--- Directions for this task ---
In the notes below on radial message passing, what is depth defined as, in place of the number of layers?

--- Document segment ---
--- START ---
Lateral edges (optional): within-shell edges only inside the geodesic k-NN neighborhood to prevent silent densification.
Wormholes (optional, budgeted): skip edges across non-adjacent shells are permitted only under a hard count budget and/or Pareto penalty.

If wormholes are repeatedly selected by evolution, that is not failure—it is evidence about which task classes demand long-range dependencies and where the constraint breaks.

cutaway-section

Computation: Radial Message Passing as Controlled Depth

Computation is expressed as propagation across shells. Depth is not “number of layers” but “number of radial transitions.”

Modes

Radial feedforward: one outward-to-inward sweep; cheapest and clearest baseline.
Bidirectional predictive flow (optional): inner shells send priors outward; outer shells return residuals inward. This tests iterative refinement without collapsing into unconstrained recurrence.
Sparse activation routing (optional): per-input gating activates a subset of edges; compute is measured as E_active, not merely parameter count.

Readout strategy

Core readout: decisions/actions emitted from (S_k).
Auxiliary heads: intermediate shells may predict coarse targets (global map hints, object counts, low-res occupancy) to improve credit assignment through the bottleneck. These heads are ablated; they are not allowed to become hidden shortcuts.

Optimization: NEAT-Derived Structure Search, SGD for Weights

Pure neuroevolution over both topology and weights is compute-prohibitive for the scope. The pragmatic stance is hybrid.

Topology search

Borrow NEAT’s efficiency levers (Stanley & Miikkulainen, 2002):
- Incremental complexification: start minimal (radial adjacency only) and grow.
- Speciation: prevent early extinction of structurally novel candidates.
Mutations operate on: shell sizes, lateral k, wormhole budget, directionality, gating choices, and (optionally) learned shell membership.

Weight training

Each candidate receives short-horizon SGD training under a locked schedule.
Weight inheritance is applied when mutations are small to reduce evaluation variance.
Multi-fidelity evaluation screens cheaply first (few steps/low-res) before full training.

Fitness and reporting

Two experimental regimes:
1. Hard-budget mode: reject candidates exceeding ((E_{active}\le E_{max},\ \text{hops}\le H_{max})).
--- END ---
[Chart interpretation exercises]
--- START ---
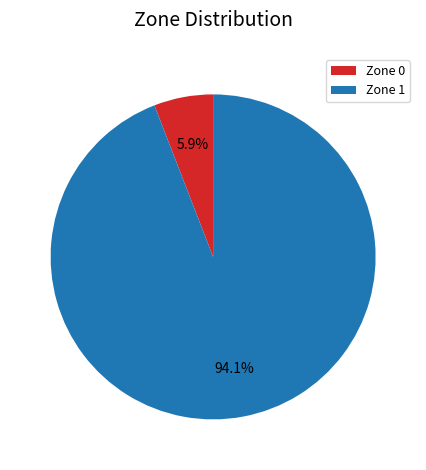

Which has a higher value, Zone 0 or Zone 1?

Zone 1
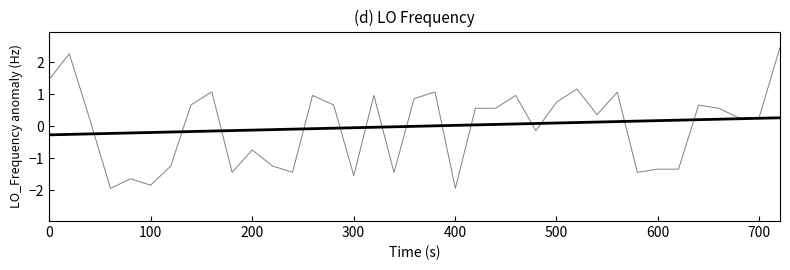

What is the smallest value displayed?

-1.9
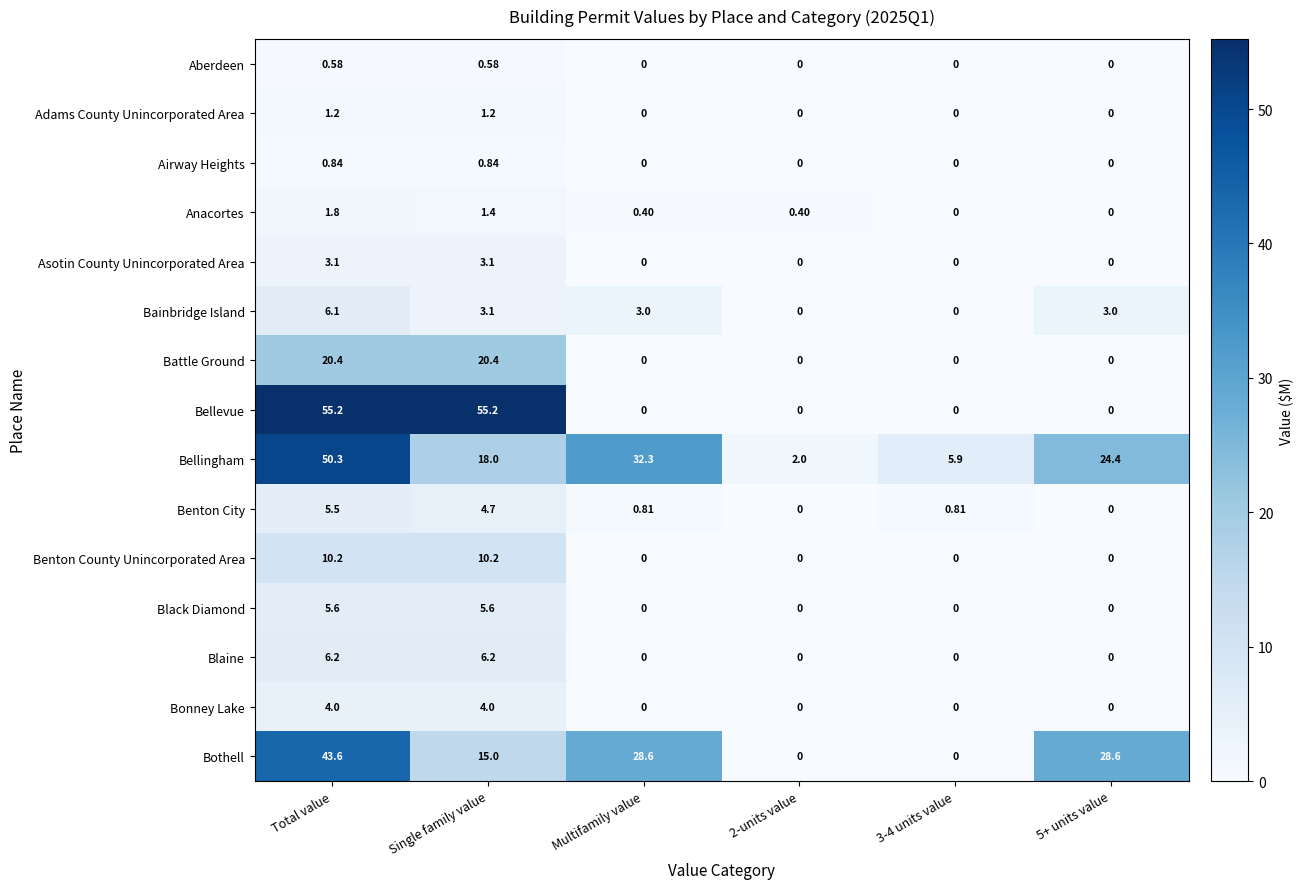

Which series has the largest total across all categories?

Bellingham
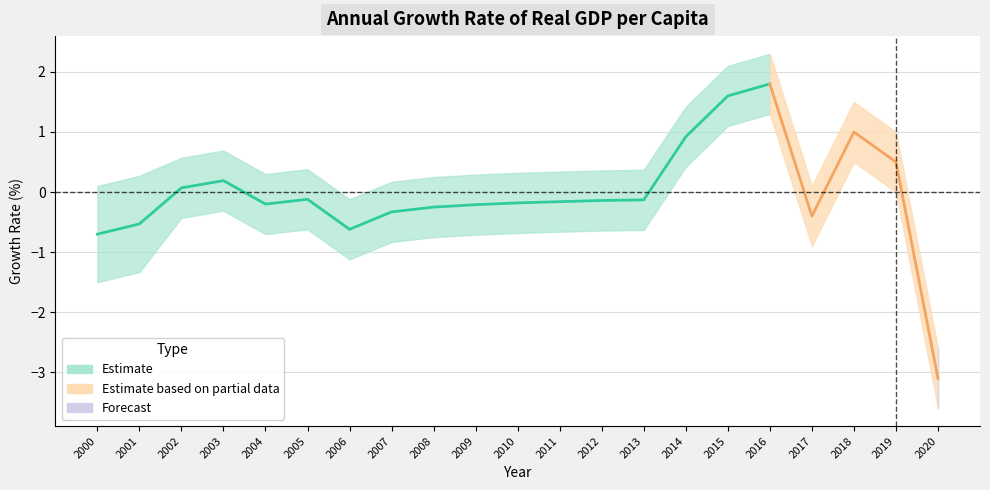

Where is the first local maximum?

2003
--- END ---
--- Completed task ---
Depth is the number of radial transitions.